Craven comes back to the fold, and he and Langenkamp give some great insight into their joyful reunion.  Some of the players discuss how the flick is a precursor for Craven’s SCREAM franchise.  Sadly, THE NEW NIGHTMARE did little box office, because it was a bit too intellectual.  But keep your eyes open for character art of an eye lidless version of Craven in a van driven by Michael Berryman.


Freddy’s Nightmares TV Series


Taking advantage of Freddy’s pop culture status, New Line chose to further the NOES brand with a syndicated TV series.  It’s interesting to hear Mick Garris, Tom McLoughlin and William Malone discuss how with nobody watching over them too closely, they worked with some racy subject matter during the Puritanical Reagan Era. (Check out Chadworth’s awesome commentary on the series)




Want the textbook definition of “development Hell?”  Welcome to the extensive background on FREDDY vs. JASON.  The fact that this film ever came to be is a miracle, even if I hate it.  Scores of writers and directors came and went before New Line gave birth to this blockbuster.


I hate to give such a superficial review, but NEVER SLEEP AGAIN is four hours long.  It would take me 47 pages to go in-depth about every part of it.  What I can say is this:  though I don’t really like the NOES series, I wanted to finish this doc.  The appeal was there, as the stories were all interesting, if not exactly my cup of tea.  Englund, Craven and Langenkamp alone would  have been enough allure for me; but when I’m listening to the mechanical effects guy talking about the bathtub effect in the first film and I’m enjoying myself, it’s obvious that the doc works for me.


Even with that said, the doc still suffers from its biggest problem:  its massive length.

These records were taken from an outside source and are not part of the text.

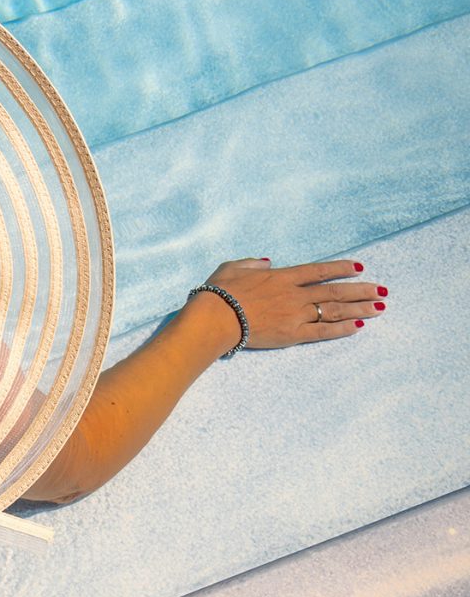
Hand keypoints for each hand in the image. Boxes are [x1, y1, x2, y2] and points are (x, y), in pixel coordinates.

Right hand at [190, 258, 386, 350]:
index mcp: (282, 277)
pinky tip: (358, 327)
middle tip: (382, 290)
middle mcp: (295, 294)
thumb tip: (266, 261)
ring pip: (334, 310)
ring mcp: (296, 315)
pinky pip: (323, 332)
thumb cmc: (219, 292)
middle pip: (335, 291)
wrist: (215, 317)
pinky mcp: (293, 334)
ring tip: (379, 308)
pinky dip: (342, 329)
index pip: (319, 270)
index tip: (360, 267)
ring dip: (359, 309)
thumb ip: (252, 263)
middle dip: (361, 290)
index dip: (341, 268)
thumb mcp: (232, 268)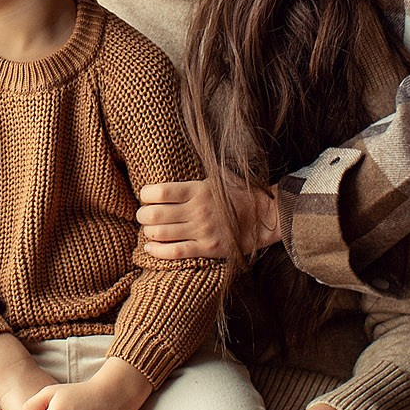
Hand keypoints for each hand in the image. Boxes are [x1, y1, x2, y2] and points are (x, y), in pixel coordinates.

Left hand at [137, 178, 280, 260]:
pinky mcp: (208, 248)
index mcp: (198, 189)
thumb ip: (198, 175)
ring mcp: (203, 230)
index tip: (146, 196)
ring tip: (149, 230)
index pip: (159, 191)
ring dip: (148, 232)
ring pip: (160, 234)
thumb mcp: (219, 177)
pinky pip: (175, 252)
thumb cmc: (240, 194)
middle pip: (154, 214)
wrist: (267, 216)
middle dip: (142, 215)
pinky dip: (157, 251)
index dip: (146, 195)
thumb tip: (179, 157)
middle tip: (143, 215)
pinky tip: (150, 248)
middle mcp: (198, 209)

NEVER SLEEP covers every film and pop culture aspect of Freddy Krueger, but to do so it takes a marathon.  It took me four nights to finish, and even then, it was trying at times. I know I’m not the target audience, but I wonder if even the most dedicated Fred Head could watch this doc from start to finish.


What will fans of the series be crying about?  Any comprehensive look is going to lack a few of the participants;  here you’re missing Johnny Depp and Arquette.  They’re talked about in abundance, but I’ll assume they’re far too famous to show up themselves.  Other than that, NEVER SLEEP AGAIN probably satisfies every Fred Head’s greatest… dreams.


Let’s be honest.  If you’re already a Fred Head, you got your copy of this flick the day it came out.  You’ve probably watched all the interviews more than once.  Maybe this review isn’t for you.  But for those who have even a passing interest in the NIGHTMARE ON ELM STREET franchise, give this a look after you’ve watched all the films, for the first time or as a refresher.  Then invest another 1 hour and 15 minutes in I AM NANCY.  That doc hasn’t nearly the breadth, but it’s a beautiful insight into one actress’ personal Elm Street legacy, and I applaud Heather Langenkamp for it.